■ TASK DETAILS ■
Could the entries below be transcribed word for word, with the pictures omitted?

■ INFORMATION GIVEN ■
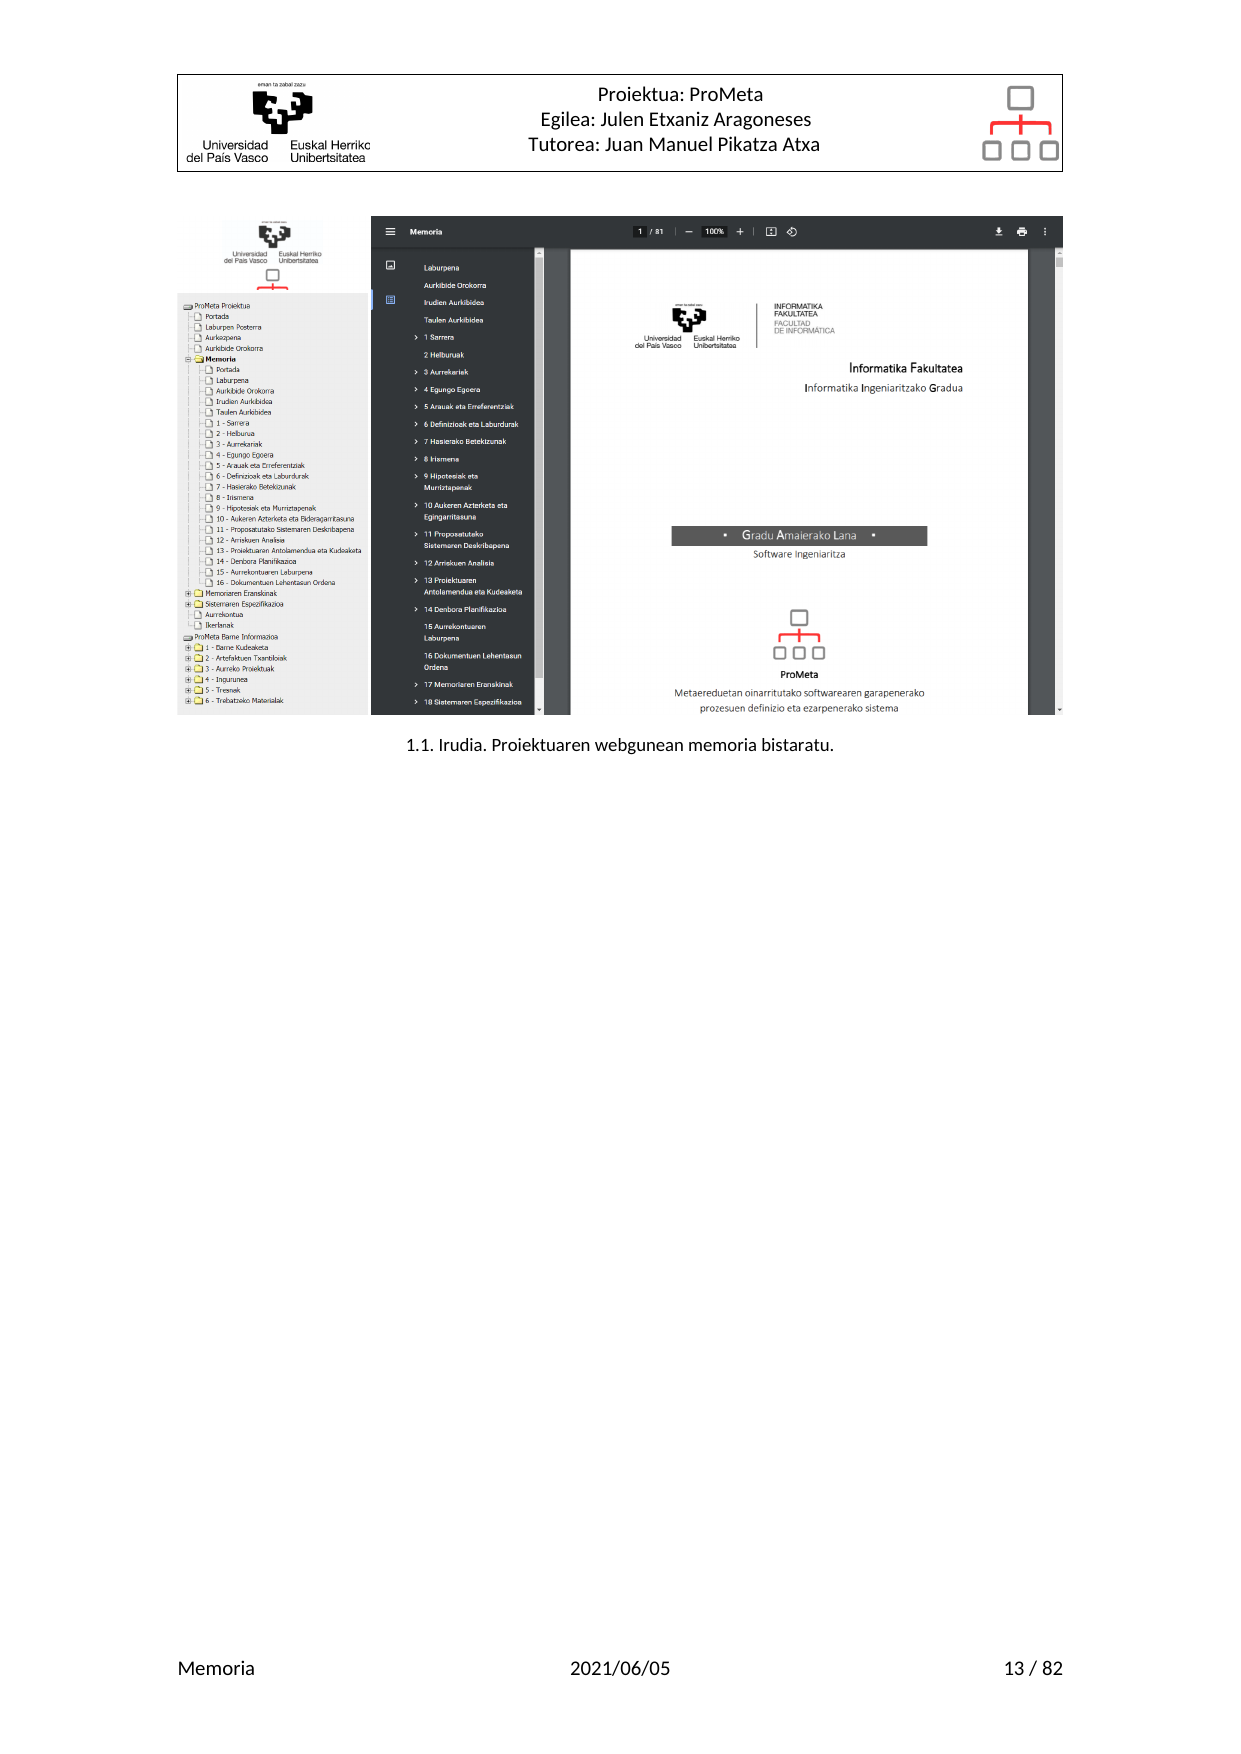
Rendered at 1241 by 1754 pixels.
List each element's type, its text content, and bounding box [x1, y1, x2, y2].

picture [978, 80, 1060, 162]
text 1.1. Irudia. Proiektuaren webgunean memoria bistaratu. [177, 733, 1063, 756]
picture [182, 80, 370, 162]
picture [177, 216, 1063, 715]
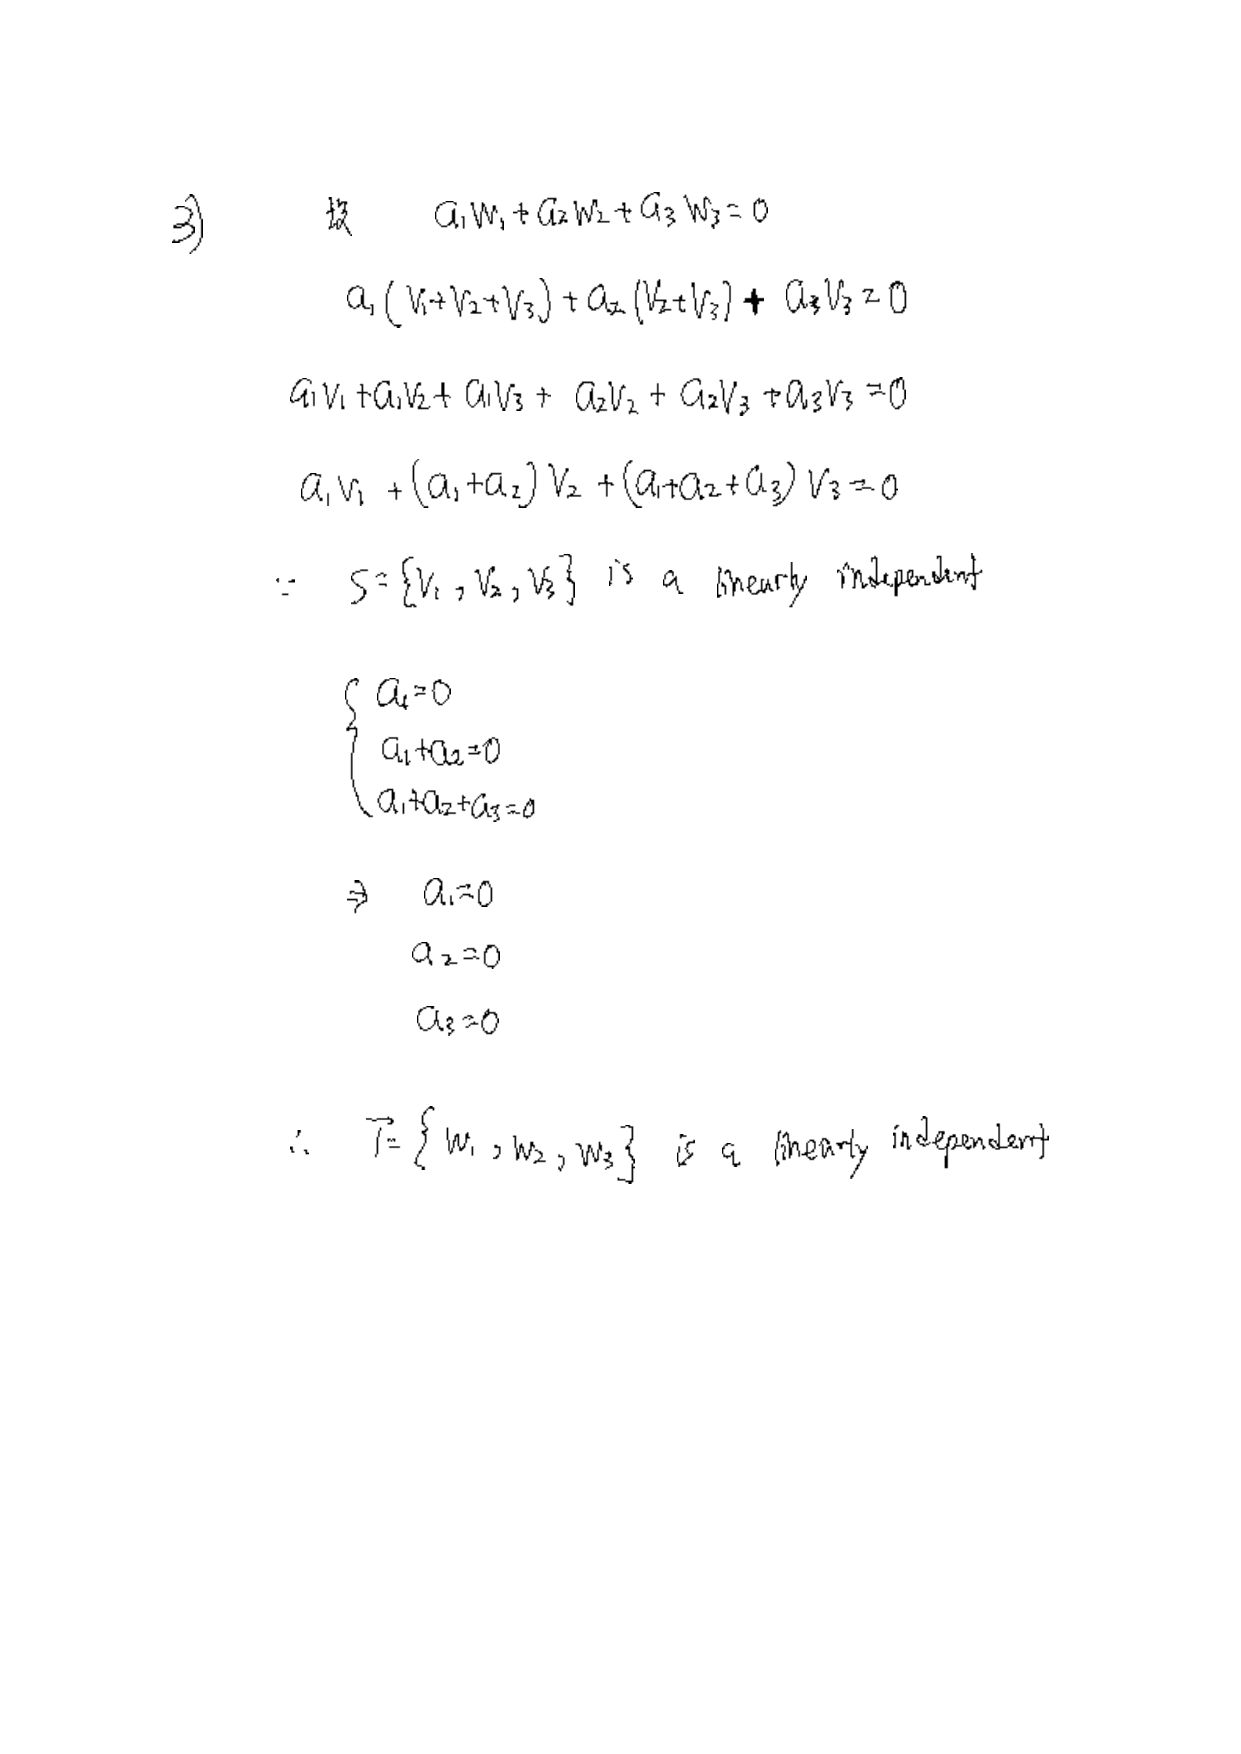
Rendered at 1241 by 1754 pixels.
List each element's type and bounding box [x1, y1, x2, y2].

picture [366, 1106, 475, 1170]
picture [435, 201, 504, 232]
picture [722, 1143, 742, 1167]
picture [301, 473, 365, 506]
picture [677, 1134, 695, 1167]
picture [775, 1129, 868, 1179]
picture [276, 578, 295, 597]
picture [347, 880, 369, 915]
picture [609, 559, 633, 586]
picture [837, 553, 984, 598]
picture [172, 194, 203, 254]
picture [663, 570, 685, 594]
picture [417, 1006, 499, 1036]
picture [326, 197, 352, 236]
picture [412, 942, 500, 969]
picture [290, 1130, 309, 1156]
picture [576, 377, 906, 416]
picture [786, 278, 908, 315]
picture [513, 192, 768, 229]
picture [388, 459, 898, 508]
picture [351, 554, 575, 609]
picture [493, 1125, 635, 1184]
picture [347, 278, 764, 328]
picture [424, 878, 494, 907]
picture [717, 562, 807, 609]
picture [893, 1116, 1049, 1170]
picture [290, 378, 551, 411]
picture [345, 678, 536, 822]
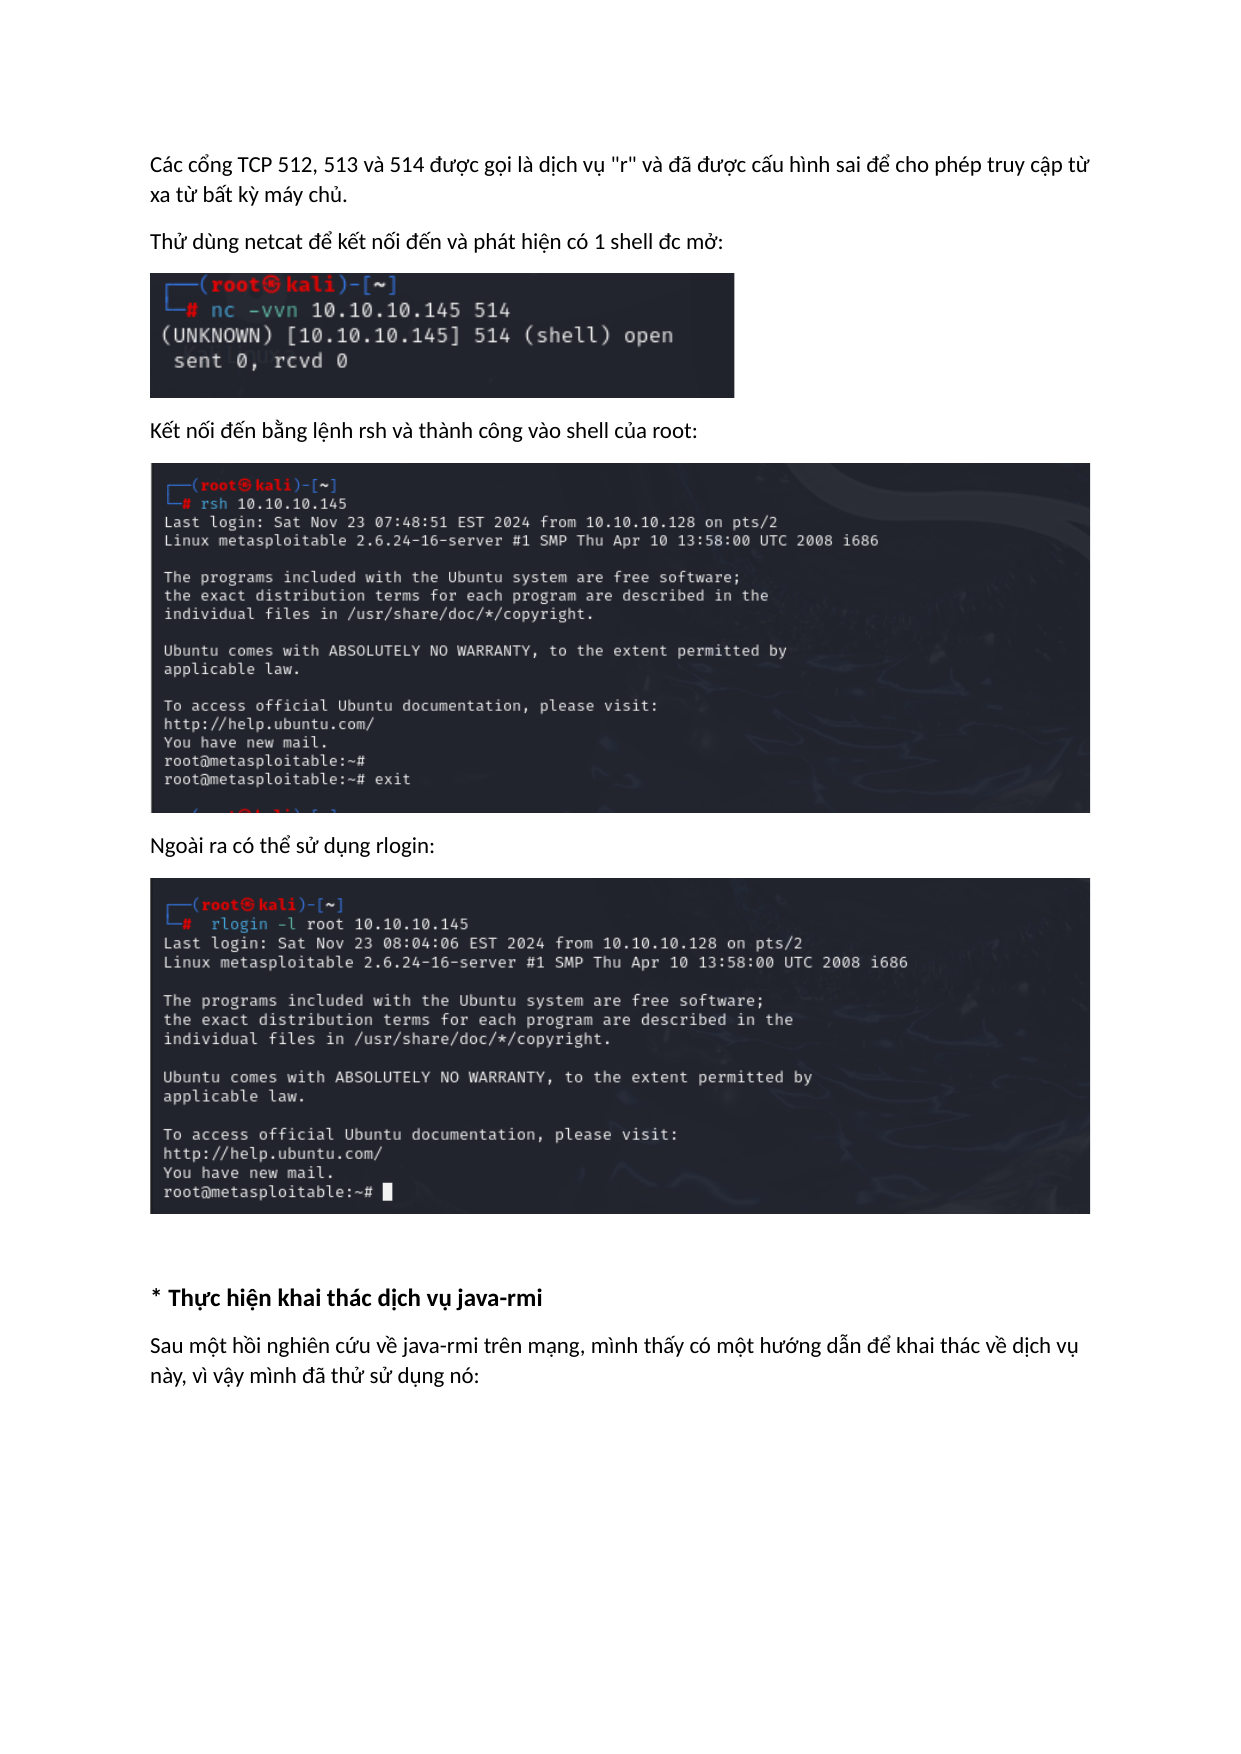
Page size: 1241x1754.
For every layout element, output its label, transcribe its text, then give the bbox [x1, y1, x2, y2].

■ OUTPUT BELOW ■
Rendered at 1241 by 1754 pixels.
List each element's type, its text content, and bounding box [x1, y1, x2, y2].

picture [978, 80, 1060, 162]
text 1.1. Irudia. Proiektuaren webgunean memoria bistaratu. [177, 733, 1063, 756]
picture [182, 80, 370, 162]
picture [177, 216, 1063, 715]
Rendered at 1241 by 1754 pixels.
List each element's type and bounding box [x1, y1, x2, y2].

picture [366, 1106, 475, 1170]
picture [435, 201, 504, 232]
picture [722, 1143, 742, 1167]
picture [301, 473, 365, 506]
picture [677, 1134, 695, 1167]
picture [775, 1129, 868, 1179]
picture [276, 578, 295, 597]
picture [347, 880, 369, 915]
picture [609, 559, 633, 586]
picture [837, 553, 984, 598]
picture [172, 194, 203, 254]
picture [663, 570, 685, 594]
picture [417, 1006, 499, 1036]
picture [326, 197, 352, 236]
picture [412, 942, 500, 969]
picture [290, 1130, 309, 1156]
picture [576, 377, 906, 416]
picture [786, 278, 908, 315]
picture [513, 192, 768, 229]
picture [388, 459, 898, 508]
picture [351, 554, 575, 609]
picture [493, 1125, 635, 1184]
picture [347, 278, 764, 328]
picture [424, 878, 494, 907]
picture [717, 562, 807, 609]
picture [893, 1116, 1049, 1170]
picture [290, 378, 551, 411]
picture [345, 678, 536, 822]
Page size: 1241x1754.
For every layout element, output its label, transcribe its text, then give the bbox [x1, y1, x2, y2].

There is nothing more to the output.